News
The Habari Journal – Vol 5, Issue 1: The Biden Honeymoon Edition ~ January 20 to April 30, 2021
What Africans and Americans want this partnership to achieve in the next four years
Foreword By US. Representative Karen Bass
Over the past decade, several synergies in Africa and in the United States have set the stage for a genuinely transformational partnership between two natural allies.
First, while challenges still exist, no one can deny the impact of rapid technological adoption, even faster rural-urbanization, and growing consumer class in Africa. Evidenced by improvements in the global Doing Business indices, institutional quality and liberal democracy seem to have taken a stronghold in parts of Africa.
In the United States, incremental changes have led to positive results from Millennium Challenge Corporation (MCC), Feed the Future, Power Africa, and even the public and private partnerships that advocated for a more effective African Growth and Opportunity Act (AGOA).
But what gives me this strong sense of optimism is the effective amalgamation of the Overseas Private Investment Corporation (OPIC) and USAID’s Development Credit Authority (DCA) into the United States International Development Finance Corporation (DFC).
In the DFC, the U.S. took on a more proactive role in development finance, further levelling a playing field where the U.S. private sector can extend the benefits of liberal democracy. With double the resources OPIC had, DFC can do so much good in, transforming the way America does business on the continent.

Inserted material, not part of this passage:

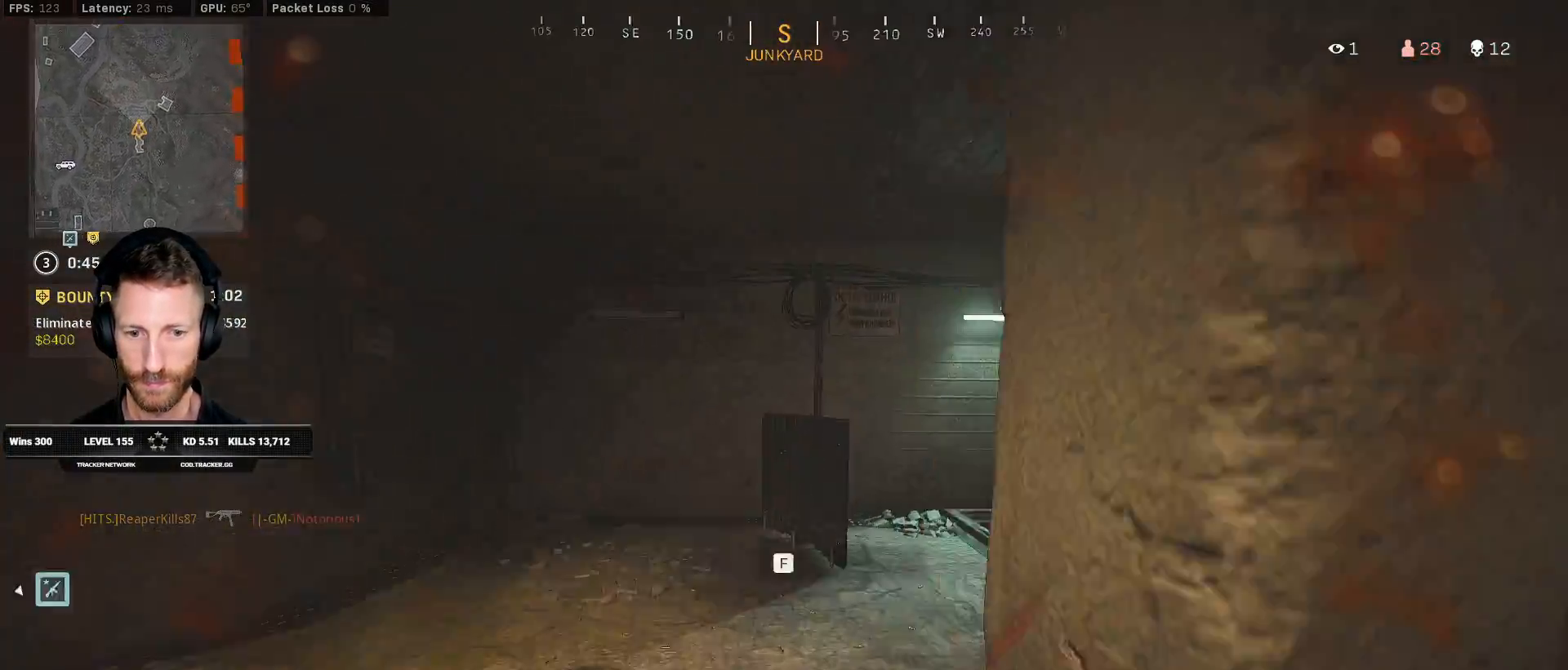
{"keys": ["shift", "w"], "mouse": [], "events": [[133, "d", "down"], [283, "d", "up"]]}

One of the things I will be looking to see is the impact of DFC’s equity in certain critical African sectors and institutions. Research shows that taking selective equity positions or stakes could unleash U.S. financial muscle on multi-generational challenges like the cost of borrowing in Africa.
To return to synergies, who cannot see the incredible prospects the African Continental Free Trade Area (AfCFTA) holds for the U.S. private sector? Aside from being the world’s largest free trade area by participating countries since the WTO was established, the AfCFTA is also a chance to resolve debilitating cross-border trade issues over 54 African countries.
With centuries of expertise and experience at designing trade facilitation infrastructure, we should know that investments such as these are lucrative. Similarly, by infusing resources into African infrastructure, we should help reduce a significant gap in infrastructure funding. Most of all, if we help resolve these technical barriers to trade, we shall have bolstered intra-African trade. On its own, intra-African trade holds numerous prospects for U.S. firms that can take advantage of the AfCFTA origin rules.
Over the next 4 years, I pledge to work tirelessly on championing various Africa causes in the United States and beyond. The United States and Africa are natural allies, and positive trends on the continent are too bright to ignore.
My colleagues in the House and Senate are ready to do their part. The Biden Administration has already sent the right sort of signals. All that remains is for the U.S. private sector to make their move. And mark you, their move on many of their Africa initiatives and ventures should be much smoother if undertaken side-by-side with the African diaspora.